Extreme heat events can hit people harder in cities. Green infrastructure is crucial for adaptation to heatwaves and other climatic changes, but we lack a metropolitan framework that integrates existing strategies and articulates the priorities across local government areas. A Green Infrastructure Framework would identify necessary statutory changes or new legislation to give teeth to the protection of our urban canopy and green spaces.
We also need to recognise the disproportionate impacts climate change will have on our regions. Regional growth plans should be reimagined as “transformation frameworks”. Growth in the regions needs to be considered more strategically in light of increasing risks in some areas. We also need to provide a cohesive framework, and a degree of certainty, for how the regions can benefit from the emerging opportunities, particularly around renewable energy, in a way which is integrated with settlement planning. Landscape-scale consideration of habitat corridors, and the protection of land which will remain viable for agriculture as our climate changes should all inform growth in our regions.
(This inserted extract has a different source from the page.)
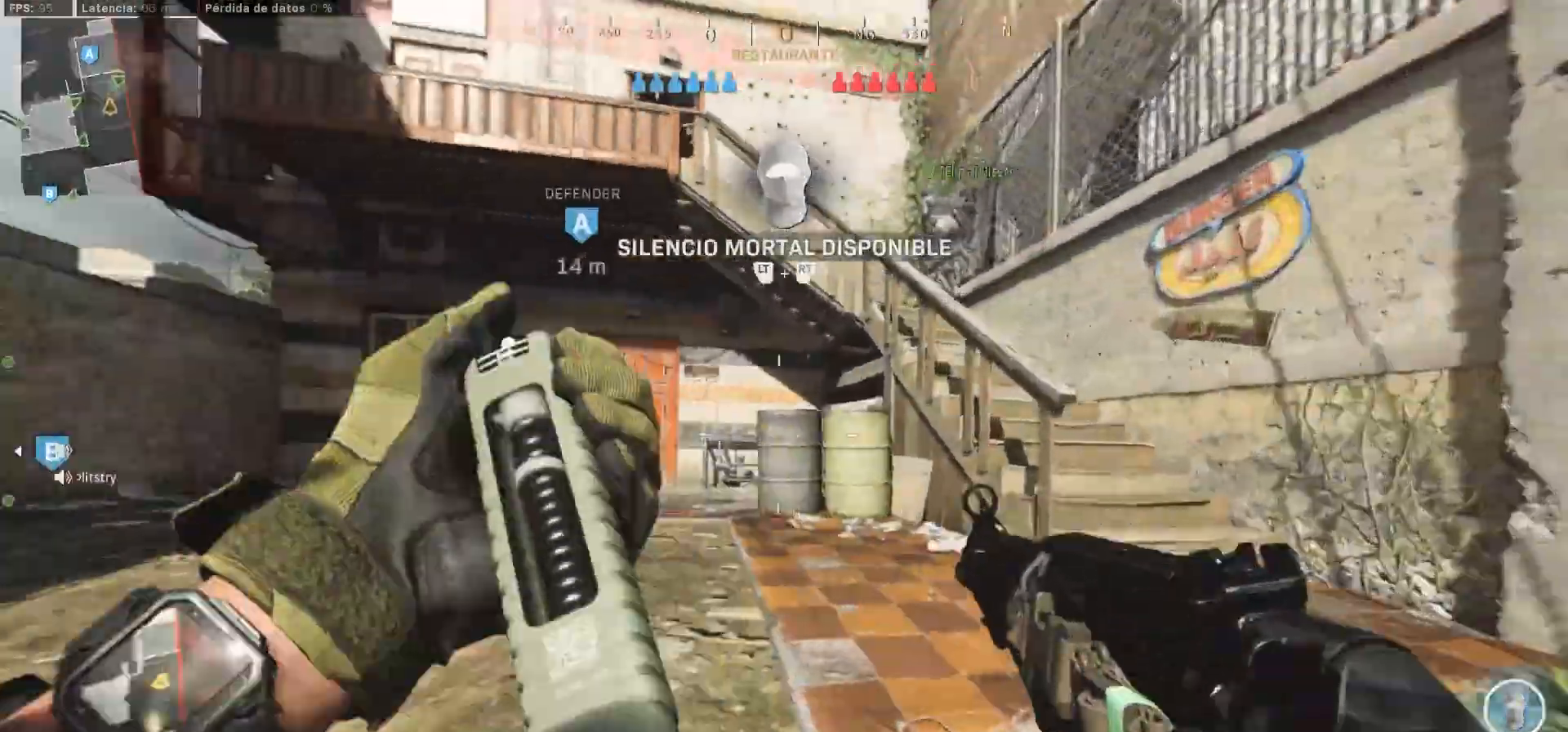
{"buttons": ["L3"], "left_stick": "up-right", "right_stick": "center", "events": [[33, "right_stick", "center"], [50, "CIRCLE", "down"], [283, "CIRCLE", "up"], [317, "L3", "down"], [317, "right_stick", "right"], [467, "right_stick", "center"]]}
The state government is well placed to provide consistent, publicly accessible data and evidence to support planning decisions in the face of climate change. For example, PIA has repeatedly highlighted the inadequacy of existing riverine and coastal flood mapping. Shared, trustworthy data is essential for planning and property professionals and the community alike to make timely evidence-based decisions on development. Ensuring these risks are reflected in our planning controls is a long overdue first step. The state has taken the lead in providing a consistent, science-based approach to the management of bushfire hazards. It should do the same for flood risk.
Most importantly, there must be an alignment of ambition with resourcing and enforcement. Over the coming decade, we will need to equip hundreds of built environment professionals including planners, engineers and building surveyors with the skills and abilities to deliver transformational policy, and to do so efficiently. We must also render meaningful consequences where there is failure to comply.
It is clear that after decades of inaction, we are moving on climate change.
Chris Bowen, in his first annual climate change statement delivered to parliament, revealed that to reduce carbon emissions by 43 per cent by 2030, we will need to achieve the same emissions reduction in the next eight years that has been achieved in the last 18.
The newly elected Victorian Government has renamed one of its ministries Climate Action.
The opportunities for planning to deliver this action must be seized with both hands.